Wednesday, December 26, 2007

A normie wandered in unawares: Coffee, karaoke, and group therapy

Harold Jonas, 52, kicked a heroin habit two decades ago in the beachfront city of Delray Beach, Florida, far from his native Philadelphia, and decided to stay. He married a fellow addict, raised a family, earned a doctorate and opened a halfway house for substance abusers making the transition from residential care to independent living.

Steadily, he and his wife, Dawn, expanded their cottage industry. They organized an association of halfway house owners and opened KoffeeOkee, the coffeehouse-karaoke bar.

About 20 residents of Delray Beach recently gathered at the café one night for a weekly counseling session. One "normie" – their word for the 65,000 year-round townspeople – wandered in unawares and was allowed to stay. First-timers sat at the periphery of the circle, avoiding eye contact with others.

Advice to people struggling with drug habits: You can have fun and friends without harmful drugs.

Browse for related stories in the index at the very bottom of this page, or read one of our Delray Beach stories.

Thanks to Jane Gross for the source article in the Nov. 16 issue of the New York Times.

Sunday, November 18, 2007

He squandered his trust fund: Recovery oasis for heroin users

Whitney Tower, 56, a scion of the Whitney, Vanderbilt and Drexel fortunes, squandered his trust fund and sold family treasures to support a $1,000 a day heroin habit before landing in a tough-love facility near Delray Beach, Florida seven years ago and never leaving. "If I went back to New York I'd be dead in two weeks," he said.
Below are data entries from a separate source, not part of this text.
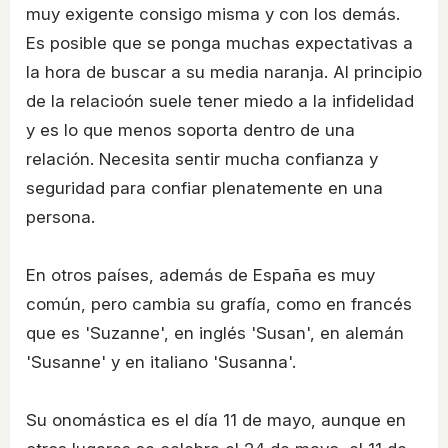
muy exigente consigo misma y con los demás.
Es posible que se ponga muchas expectativas a
la hora de buscar a su media naranja. Al principio
de la relacioón suele tener miedo a la infidelidad
y es lo que menos soporta dentro de una
relación. Necesita sentir mucha confianza y
seguridad para confiar plenatemente en una
persona.
En otros países, además de España es muy
común, pero cambia su grafía, como en francés
que es 'Suzanne', en inglés 'Susan', en alemán
'Susanne' y en italiano 'Susanna'.
Su onomástica es el día 11 de mayo, aunque en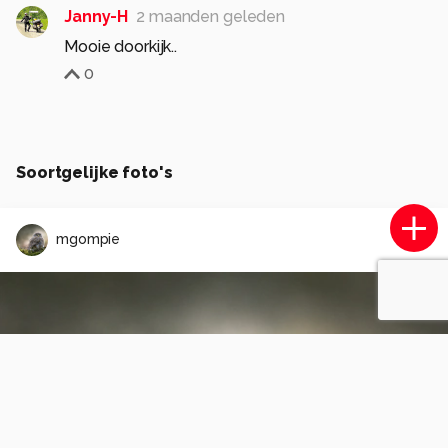
Janny-H
2 maanden geleden
Mooie doorkijk..
0
Soortgelijke foto's
mgompie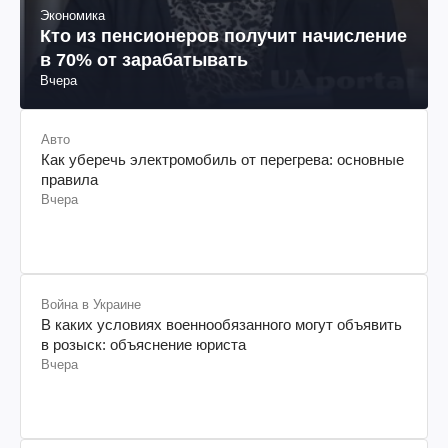
Экономика
Кто из пенсионеров получит начисление
в 70% от зарабатывать
Вчера
Авто
Как уберечь электромобиль от перегрева: основные
правила
Вчера
Война в Украине
В каких условиях военнообязанного могут объявить
в розыск: объяснение юриста
Вчера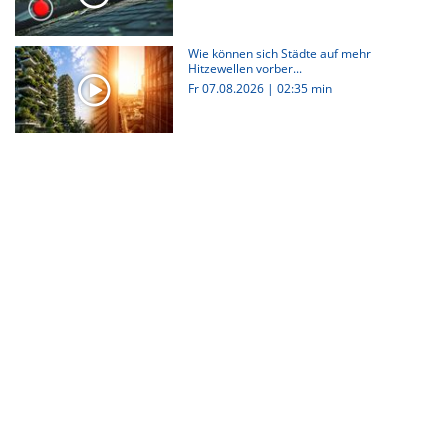
Wie können sich Städte auf mehr
Hitzewellen vorber...
Fr 07.08.2026
|
02:35 min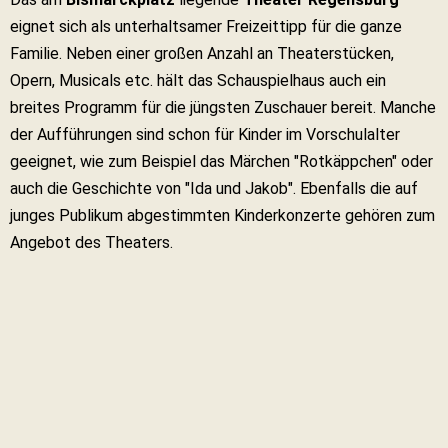
eignet sich als unterhaltsamer Freizeittipp für die ganze
Familie. Neben einer großen Anzahl an Theaterstücken,
Opern, Musicals etc. hält das Schauspielhaus auch ein
breites Programm für die jüngsten Zuschauer bereit. Manche
der Aufführungen sind schon für Kinder im Vorschulalter
geeignet, wie zum Beispiel das Märchen "Rotkäppchen" oder
auch die Geschichte von "Ida und Jakob". Ebenfalls die auf
junges Publikum abgestimmten Kinderkonzerte gehören zum
Angebot des Theaters.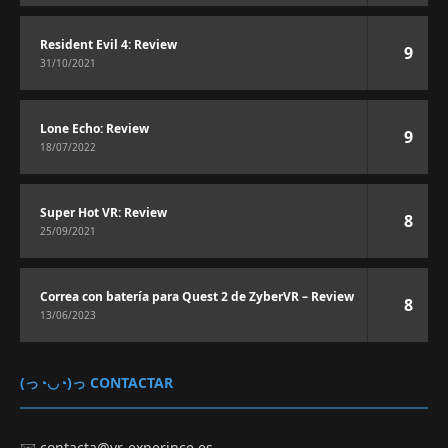
Resident Evil 4: Review
9
31/10/2021
Lone Echo: Review
9
18/07/2022
Super Hot VR: Review
8
25/09/2021
Correa con batería para Quest 2 de ZyberVR – Review
8
13/06/2023
(っ◔◡◔)っ CONTACTAR
✉️
contacta@vr-experince.es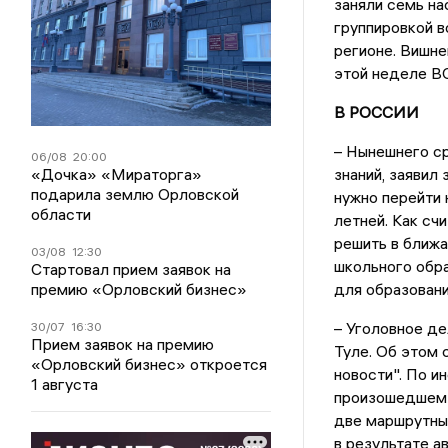
заняли семь на
группировкой в
регионе. Вишне
этой неделе ВС
В РОССИИ
– Нынешнего ср
06/08
20:00
«Дочка» «Мираторга»
знаний, заявил
подарила землю Орловской
нужно перейти 
области
летней. Как сч
решить в ближа
03/08
12:30
школьного обра
Стартовал прием заявок на
премию «Орловский бизнес»
для образован
– Уголовное де
30/07
16:30
Прием заявок на премию
Туле. Об этом 
«Орловский бизнес» откроется
новости". По и
1 августа
произошедшем о
две маршрутные
в результате а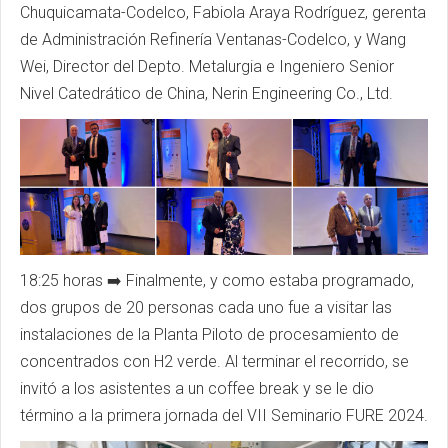
Chuquicamata
-
Codelco
, Fabiola Araya Rodríguez,
gerenta
de Administración Refinería Ventanas-
Codelco
, y Wang
Wei, Director del Depto. Metalurgia e Ingeniero Senior
Nivel Catedrático de China, Nerin Engineering Co., Ltd.
18:25 horas ➡️ Finalmente, y como estaba programado,
dos grupos de 20 personas cada uno fue a visitar las
instalaciones de la Planta Piloto de procesamiento de
concentrados con H2 verde. Al terminar el recorrido, se
invitó a los asistentes a un coffee break y se le dio
término a la primera jornada del VII Seminario
FURE
2024.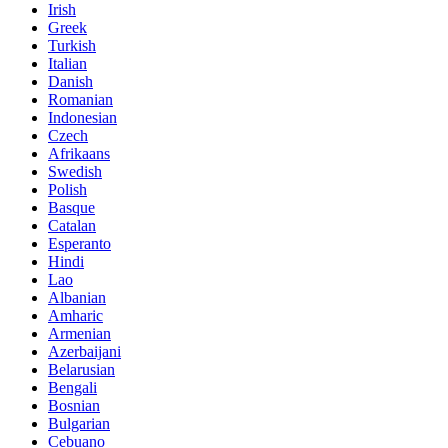
Irish
Greek
Turkish
Italian
Danish
Romanian
Indonesian
Czech
Afrikaans
Swedish
Polish
Basque
Catalan
Esperanto
Hindi
Lao
Albanian
Amharic
Armenian
Azerbaijani
Belarusian
Bengali
Bosnian
Bulgarian
Cebuano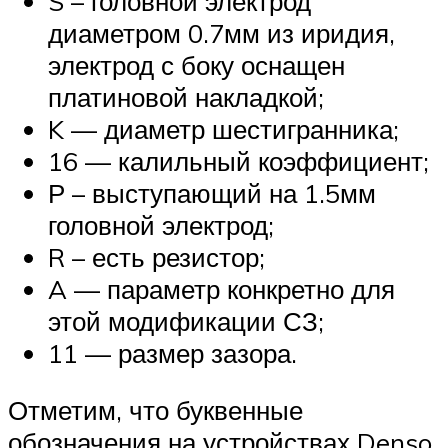
S – головной электрод
диаметром 0.7мм из иридия,
электрод с боку оснащен
платиновой накладкой;
K — диаметр шестигранника;
16 — калильный коэффициент;
Р – выступающий на 1.5мм
головной электрод;
R – есть резистор;
A — параметр конкретно для
этой модификации СЗ;
11 — размер зазора.
Отметим, что буквенные
обозначения на устройствах Denso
Whitney favors linen suits and drops the names of the fast crowd he once ran with.

But now, after three decades in and out of treatment, his social life these days is dinner at home with sober friends who have settled in Delray Beach in what experts consider the recovery capital of America. He is studying addiction counseling, and he works as an unpaid intern at a local drug treatment center.

Advice: Consider working as a volunteer, like Whitney, to help others with your condition.